Was there a tipping point to leaving the legal profession or was there a slow build up?
I think that I had been feeling unfulfilled for a long time.
I felt like I was going into work every day to perform a role that was written for somebody else.
I could do it but it wasn’t my place in the world. So that feeling was there with me for a long time. Then I had a skiing accident and I was left on crutches for quite a long time and I was also signed off work for operations etc. And I think that forced me to slow down and that time I was given to suddenly reflect on things, I thought actually hang on you get one shot at life and I’m not going to waste mine doing something that doesn’t give any sense or meaning to me.
I didn’t realise what it was in my life that felt empty. And then I slowly started to make a decision. I didn’t know what I wanted to do but I knew that I didn’t want to do what I was doing. And I think that’s an important distinction. It’s not like I quit thinking “now I’m going to be on a path to an internally happy life out in the sunshine!” It was just more about quitting, focusing on the things that I knew made me happy and at the time that was my dog, my partner and pottery.
What’s next for Stine?
I have absolutely no idea! And for the first time in my life it doesn’t worry me. It doesn’t matter. Whatever it is I know it will be me with myself going into it. And that’s an important distinction too. I’m there doing it.

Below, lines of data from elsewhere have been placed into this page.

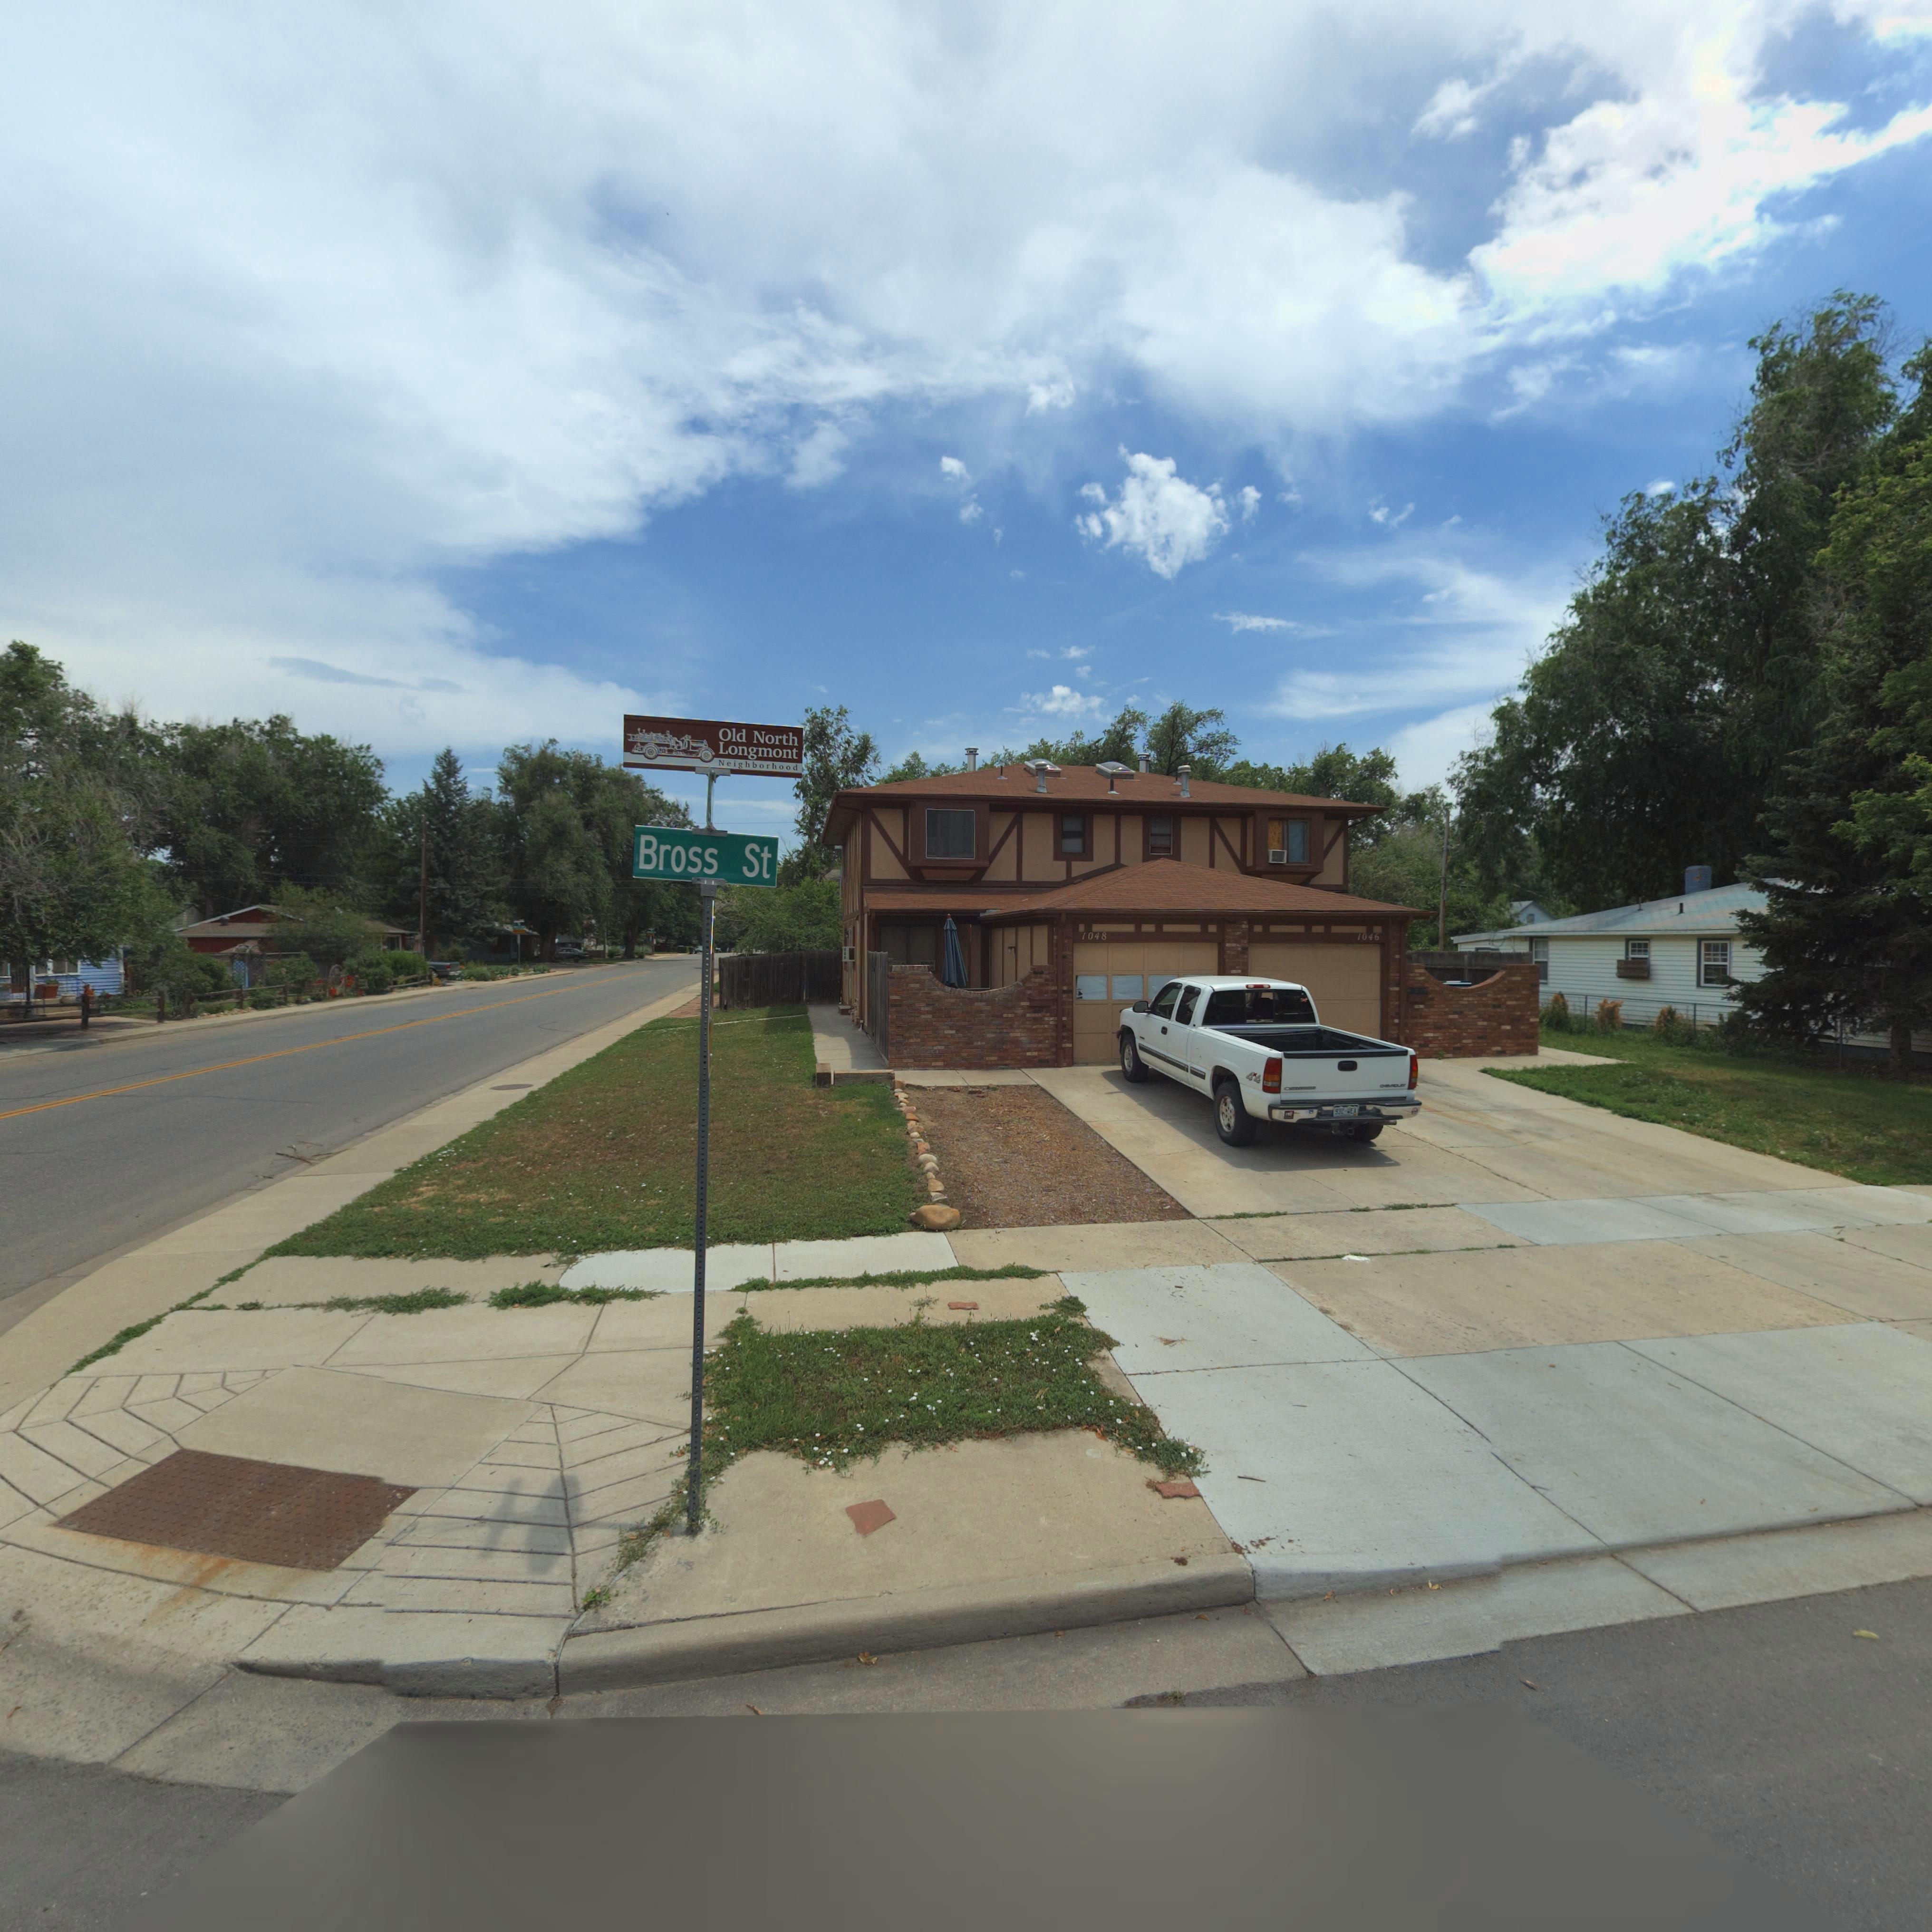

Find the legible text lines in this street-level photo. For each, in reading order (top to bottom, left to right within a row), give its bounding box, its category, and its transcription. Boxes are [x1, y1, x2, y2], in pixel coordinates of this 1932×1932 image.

[639, 834, 772, 879] StreetName: Bross St
[1082, 932, 1106, 941] StreetNumber: 1048
[1357, 932, 1379, 941] StreetNumber: 1046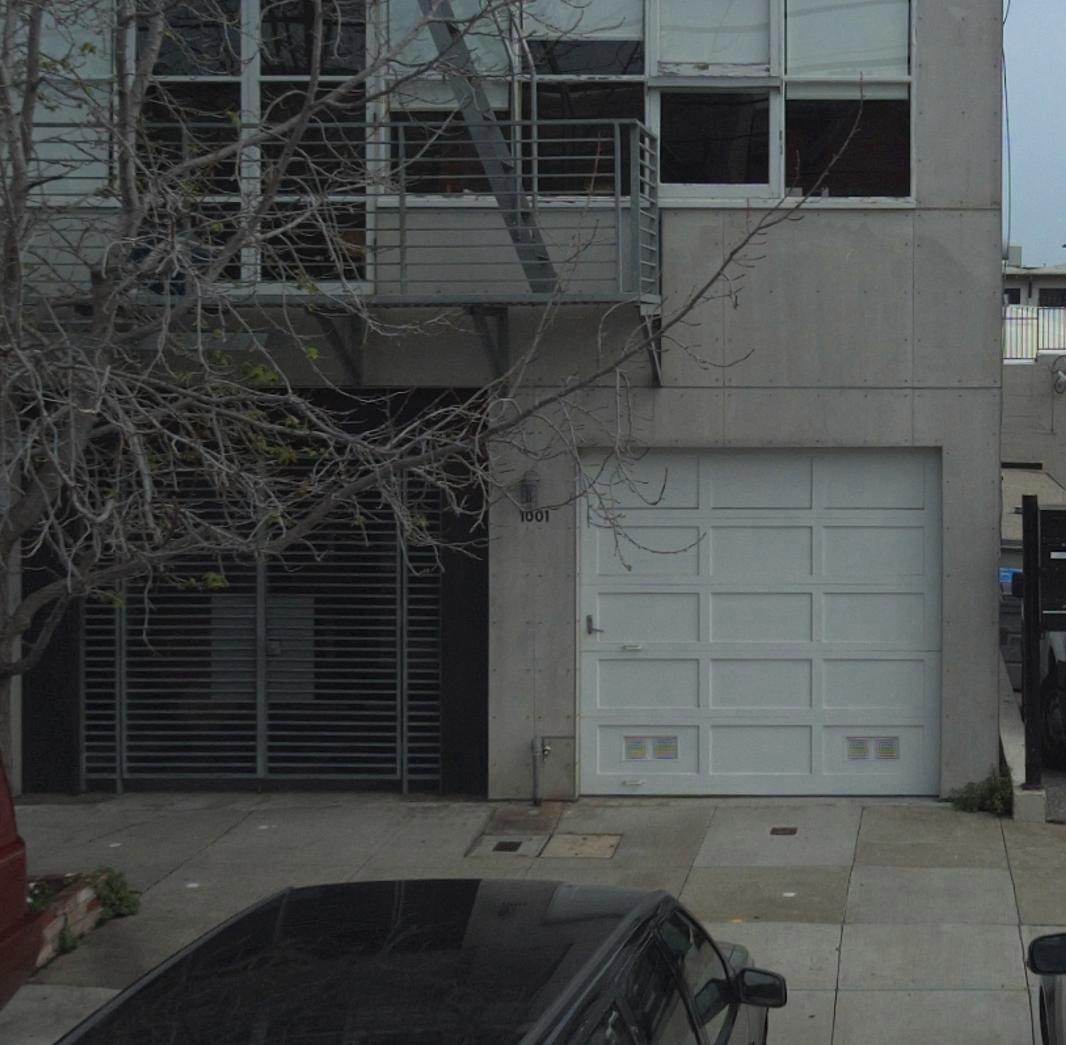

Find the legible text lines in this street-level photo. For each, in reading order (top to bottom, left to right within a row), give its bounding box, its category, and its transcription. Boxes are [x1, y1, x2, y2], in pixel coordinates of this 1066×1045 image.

[518, 508, 551, 524] StreetNumber: 1001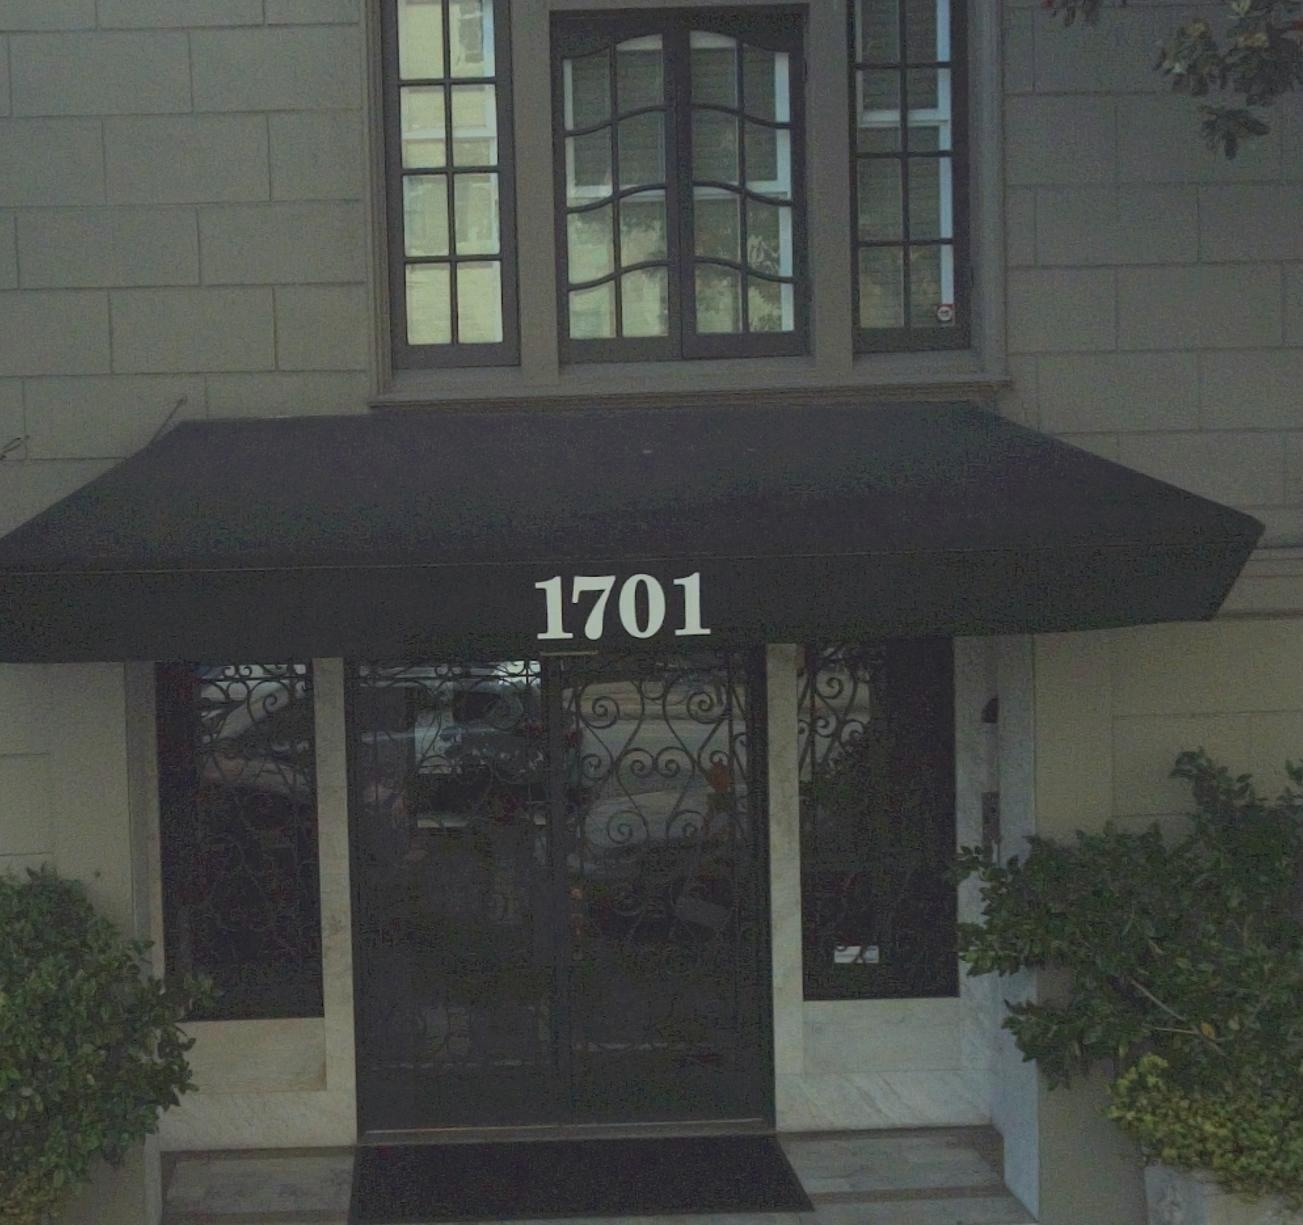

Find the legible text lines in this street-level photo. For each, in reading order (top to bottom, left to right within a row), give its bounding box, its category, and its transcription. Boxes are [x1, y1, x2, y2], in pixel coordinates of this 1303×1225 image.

[531, 568, 715, 643] StreetNumber: 1701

And what about the Skandihus brand, where does that go?
I don’t know. Obviously it’s my baby, there is no denying that! It may be that at some point I start making work in my own name and in which case Skandihus might run alongside that or it might get sold off to somebody else who wants to take it over and continue it. I don’t know.
I think the difference for me is that Skandihus is very much functional ceramic wear whereas if I was going to produce pieces under my own name, they would probably be closer to ceramic art rather than functional ceramics.
One of the best things I know is when I receive an email from somebody who has bought something either from my webshop or from a studio sale who writes to me to express their gratitude and how much love they love having it in their home. I just can’t think of anything better than making something with my hands, my heart and my head that somebody else gets pleasure from. What greater pleasure could be there in life?
What advice would you give to your younger self?
I would probably tell her to not listen to the careers advisors that told her that because she was academically strong, she shouldn’t go to art school. Because that is what I was told.
I have always painted and done things in the background, but just never publicly. And yes, I wanted to go to art school but was strongly advised against it. I saw this quote recently which said “Everyone told me how hard it would be to be an artist. No one told me how hard it would be not to be an artist.” And that goes to the core of it.
As long as you do something that is meaningful to you, you’ll be all right. And that is the only thing you can go by. Follow your gut. If that tells you what feels right for you is going to art school then go to art school. If it feels right to go to law school, go to law school.
Interestingly, I struggled a bit when I quit. I struggled a bit to respect myself as an artist because I had been a lawyer. And then at some point, I don’t know when, but at some point I had this realisation that that wasn’t my voice, that was a voice that had been blasting in my ears my whole life.
And now you can stand up and say “I’m an artist.”
Absolutely. And I also think that alongside that has come this sense of me actually taking ownership of Skandihus. I don’t think that it is anymore a step removed from me. It is me, now.